4. The contingent nature of obtaining a pink sheet is best expressed by the report itself. Under the heading “Consumer Information,” the report starts out by stating:“GENERAL INFORMATION [¶] • This report is not an approval or disapproval of this subdivision. [¶] • This report is for your information only and the information included may change substantially in the future. [¶] • Under this Preliminary Public Report, seller is authorized only to advertise and take reservations. [¶] • The seller may not negotiate the sale or lease of lots or units with you until a FINAL PUBLIC REPORT has been issued by the Department of Real Estate (DRE). [¶] You have no assurance that this subdivision or promised improvements will ever be completed or will ever comply with DRE requirements.” (Emphasis added.)
5. It should be noted that Capozzo was allowed to testify extensively as to all other areas of inquiry.
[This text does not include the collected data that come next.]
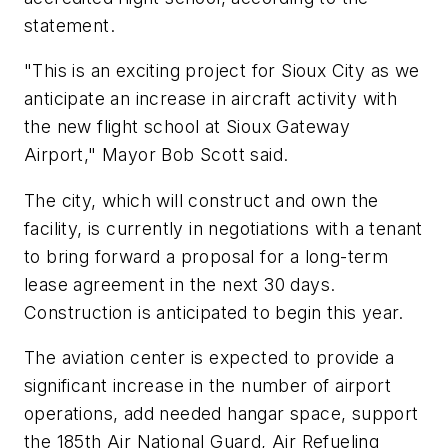
statement.
"This is an exciting project for Sioux City as we
anticipate an increase in aircraft activity with
the new flight school at Sioux Gateway
Airport," Mayor Bob Scott said.
The city, which will construct and own the
facility, is currently in negotiations with a tenant
to bring forward a proposal for a long-term
lease agreement in the next 30 days.
Construction is anticipated to begin this year.
The aviation center is expected to provide a
significant increase in the number of airport
operations, add needed hangar space, support
the 185th Air National Guard, Air Refueling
The record does not show any attempt to have Barulich testify on matters other than an opinion as to value.
6. We also reject Bar–C's contention that it was an abuse of discretion for the trial judge's to have refused to allow either the experts or owners to testify as to a valuation of the property based on some method other than the developer's approach.Both owners made clear during pretrial discovery that their exclusive approach to value was to start with finished lot sales and work backward, and Bolla stated that he had not been asked to utilize any other approach. Under Code of Civil Procedure sections 1258.240 through 1258.260, Bar–C was required not only to exchange witness lists, but to describe the proposed valuation testimony, including the specifics of all supporting factors upon which its experts relied. (City of Fresno v. Harrison (1984) 154 Cal.App.3d 296, 303, 201 Cal.Rptr. 219.) The trial court acted properly in refusing to allow Bar–C to develop new approaches to value in the middle of trial which had not been disclosed to the District during pretrial discovery. (Id., at pp. 301–303, 229 P.2d 809.)
FOOTNOTE. See footnote *, ante.
SMITH, Associate Justice.
KLINE, P.J., and PETERSON, J., concur.